Elgin’s Nancy Kimball Cobblestone House saw one of its last remaining obstacles to becoming a new hot spot for art, education and community meetings fall Wednesday night. City council members unanimously approved plans to add parking, landscaping and a privacy fence.
That leaves only one more obstacle before the house can open for public use — money.
Renovations on one of the oldest buildings left in the city are now going on six years into the 174-year-old home. That includes more than $475,000 in donations and countless volunteer hours into the actual reconstruction of the space. But that’s what it’s taken to find yet another rebirth for a structure that was divided into small apartments and fell into disrepair before the city purchased the home at the behest of neighbors and the Elgin History Museum.
The property still needs at least $100,000 worth of donations and work before it will open, possibly, in 2021. City council members said the 78-person capacity home will be worth the wait.
Council member Rose Martinez said the home, at the intersection of Chicago Street and Crystal Avenue, was a highlight for her during her former days of driving a school bus.
“I’d drive kids by there and explain to them that this is the oldest house (on this side) of Elgin,” Martinez said. “The oohs and ahhs were priceless. It’s such a big part of our history.”
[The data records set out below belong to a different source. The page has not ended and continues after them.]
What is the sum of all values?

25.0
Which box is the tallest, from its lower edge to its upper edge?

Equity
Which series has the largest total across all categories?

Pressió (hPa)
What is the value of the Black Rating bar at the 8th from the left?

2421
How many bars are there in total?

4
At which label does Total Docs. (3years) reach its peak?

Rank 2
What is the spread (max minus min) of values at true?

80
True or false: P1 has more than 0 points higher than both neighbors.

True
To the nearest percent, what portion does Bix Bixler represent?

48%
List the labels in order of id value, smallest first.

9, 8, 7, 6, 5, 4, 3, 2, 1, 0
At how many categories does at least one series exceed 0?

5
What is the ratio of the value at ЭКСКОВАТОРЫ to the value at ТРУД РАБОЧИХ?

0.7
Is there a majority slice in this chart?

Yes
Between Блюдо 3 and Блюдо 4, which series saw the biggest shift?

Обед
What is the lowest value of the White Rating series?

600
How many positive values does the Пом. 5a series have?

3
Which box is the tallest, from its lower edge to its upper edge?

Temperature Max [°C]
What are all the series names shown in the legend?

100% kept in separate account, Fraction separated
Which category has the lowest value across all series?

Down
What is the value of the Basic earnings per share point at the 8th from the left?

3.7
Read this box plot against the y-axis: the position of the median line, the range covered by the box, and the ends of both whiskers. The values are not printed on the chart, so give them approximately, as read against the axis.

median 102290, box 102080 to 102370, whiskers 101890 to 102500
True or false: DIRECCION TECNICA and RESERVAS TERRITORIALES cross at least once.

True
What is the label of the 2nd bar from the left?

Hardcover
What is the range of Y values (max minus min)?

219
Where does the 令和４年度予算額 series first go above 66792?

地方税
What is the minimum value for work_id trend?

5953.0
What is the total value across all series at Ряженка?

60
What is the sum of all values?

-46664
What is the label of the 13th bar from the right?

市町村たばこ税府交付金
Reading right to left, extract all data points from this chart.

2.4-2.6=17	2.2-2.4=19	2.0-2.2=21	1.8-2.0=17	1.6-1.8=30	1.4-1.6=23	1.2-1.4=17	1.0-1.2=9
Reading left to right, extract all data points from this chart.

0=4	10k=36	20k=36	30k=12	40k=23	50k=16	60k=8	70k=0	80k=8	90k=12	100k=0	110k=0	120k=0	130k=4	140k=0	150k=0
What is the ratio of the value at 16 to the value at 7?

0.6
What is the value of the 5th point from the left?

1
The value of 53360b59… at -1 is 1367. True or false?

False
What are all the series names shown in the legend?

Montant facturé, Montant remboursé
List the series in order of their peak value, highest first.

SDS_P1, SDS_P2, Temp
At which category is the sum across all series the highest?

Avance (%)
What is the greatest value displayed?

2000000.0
Council member Cory Dixon said the transformation of the home, including all its highs and lows, is the essence of Elgin.
“This property has a lot of historical significance,” Dixon said. “It is also a representation of the transformation we’ve made as a city. This property was chopped up into apartments. The neighborhood surrounding it was not the best. And since then things have improved in the neighborhood. That’s a reflection of Elgin. The city has improved as well.”